• [Extract]
-- Begin --
In Ghana, the absolutely worst thing you can call anyone is “a witch” (well, apart from stupid, but that is a different blog post). Read this post by Nana Kofi Acquah on a street quarrel. I have also heard people talk about meeting witches, witches casting curses and occasionally lifting them, see for instance this recent account by fellow blogger AntiRhythm on a curse over a lost mobile phone.

Also, the newspapers report regularly about witches flying here and there. Last time I remember reading about witches in the news it was a witch from the Volta region who had mysteriously found himself landing on a house roof in Ashaiman, close to Tema where I live. A few years ago, reports on a witch conference taking place in Kumasi, Ghana spurred on newspaper Daily Guide to suggest the following:

The numerous road accidents, boat disasters, floods in the north, gas explosions in Kumasi and collapse of buildings that the country has witnessed in recent months may not be for nothing.

A global meeting of witches, currently underway in Ghana, is targeting thousands of lives through fatal road and other accidents.
-- End --
• [Data provided]
-- Begin --
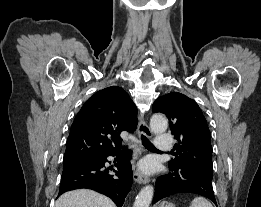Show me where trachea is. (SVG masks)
-- End --
• [Required tasks]
a - According to the excerpt on witchcraft in Ghana, where did the witch from the Volta region land?
b - Extend the blog excerpt on witchcraft in Ghana, starting after its last sentence.

• [Answers in order]
a - On a house roof in Ashaiman, close to Tema.

b -
So the accidents on our roads and floods in the north are due do a 2007 conference of witches? Let me tell you that these have not really subsided after the conference was over and done with…

On a more serious note, in Ghana there are sadly a need (?) for enclosed areas for witches or “witch camps”, predominately for women who have been named witches by their community. For more info on this, read this account about life in Gambaga Witch Camp or this insightful and frightening article about What Makes a Woman a Witch? by writer Yaba Badoe.Β  Recently the plight of those women have been recognized, for instance by SOSYWEN and Stop Witch Trials.

The GALLUP survey also suggest that witchcraft believers live worse lives than those who do not believe. Of course, that seems plausible but possibly with a spurious or false relationship, with education for instance being the real explanatory factor. But when I look at the presented numbers, I wouldn’t say that there is really much of a difference in percieved living standards between witchcraft believers and non-believers.

Those who believe in witchcraft rate their lives at a 4.3 on average, while those who do not believe or don’t have an opinion rate their lives higher on the scale, at 4.8 on average.

Is it very marginal, or am I not getting it right?

Anyway, this survey gives me scientific proof of something I already knew: thatΒ  most people in Ghana do believe in witches.

So, do you? And why?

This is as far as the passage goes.